Here is the list with most of the single 18650 throwers we reviewed, reaching 500 meters or farther.
|Flashlight||Battery||Max. Output (lm)||@30sec (lm)||Candela (cd)||Distance (m)|
|Noctigon KR1||Samsung 30Q||1061||–||83500||578|
|Convoy C8+||Samsung 30Q||–||–||83900||598|
|Boruit C8||Boruit 2200||441||435||120000||693|
|Acebeam L17||Acebeam ARC18650H-310A||1354||–||120600||695|
|Lumintop GT Mini||Samsung 25R||1176||–||121000||695|
|Microfire Falcon H8||Samsung 30Q||331||328||176000||839|
|Weltool T11||Panasonic 3400||571||–||255250||1010|
|Nextorch T7L||Nextorch 2600||524||524||437000||1322|
|Speras TH2||Speras 3400||305||–||588100||1534|
The runtime test was done with the 50cm integrating sphere, including the Kenko Pro1D ND-16 filter and Extech SDL400 data logging Lux Meter.
High starts out just below 1600 lumens and starts its fastest drop from 6 minutes and 30 seconds, until 10 minutes 35 seconds to stabilize around 580 lumens. Then it tries to increase output again, probably there is a temperature sensor inside. When the battery runs really low, it will still glow for 2 more hours. It then shuts off. I’m not sure if that is low voltage protection inside the flashlight or just the battery protection. If you look closely, you can see some vertical lines in the flattest line, which means it’s actually blinking.
Low was going to take more than 47 hours, and I still have many more reviews to do, so unfortunately I can’t test this. It will probably be a long straight line for 47 hours which makes this type of graph not very useful and pretty to look at.
Measurements were taken both indoors and outdoors with a professional Hagner E4-X Lux Meter.
|@ 20 meters||Mfg||Measured Candela||Meters||Yards|
|High||27,893 cd||27,600 cd||332 m||363 yards|
|Med||9,525 cd||10,000 cd||200 m||219 yards|
|Low||857 cd||1,200 cd||69 m||76 yards|
|@ 5 meters||Mfg||Measured Candela||Meters||Yards|
|High||27,893 cd||29,625 cd||344 m||376 yards|
|Med||9,525 cd||9,925 cd||199 m||218 yards|
|Low||857 cd||975 cd||62 m||68 yards|
The shed is about 65 meters / 71 yards away.
Disclaimer: This flashlight was sent to me for review at no cost, by Fenix.

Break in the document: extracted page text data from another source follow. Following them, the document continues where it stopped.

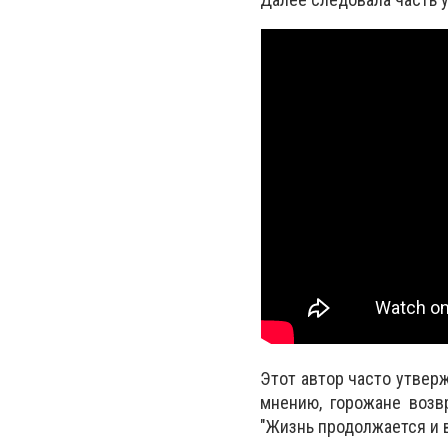
Этот автор часто утверж
мнению, горожане возв
"Жизнь продолжается и в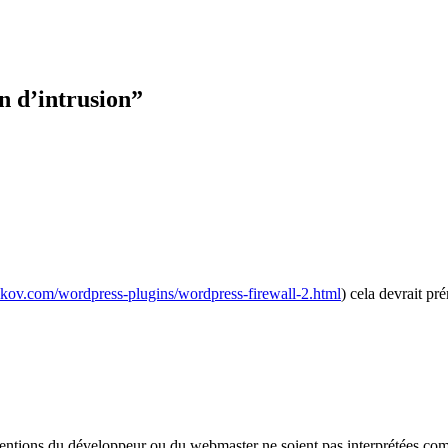
n d’intrusion
”
vkov.com/wordpress-plugins/wordpress-firewall-2.html
) cela devrait pr
rventions du développeur ou du webmaster ne soient pas interprétées co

I have not been paid to review, nor have I been holding back on problems or defects.
- Interesting switch design
- High quality build
- No PWM
- Instant access to High and Strobe
- No real low mode
- SST40 LED has a slightly greenish hue in Low
5 stars: ★★★★★
The Fenix TK11 TAC does what it needs to do. Being a tactical flashlight, you have instant access to High and Turbo. I don’t personally care, because this is a tactical flashlight, but some people will miss a real low mode. The dual switch design is nice and you don’t need to switch menus by X amount of clicks. Just turn the dial and you have either Tactical mode or Duty mode. Easy peasy.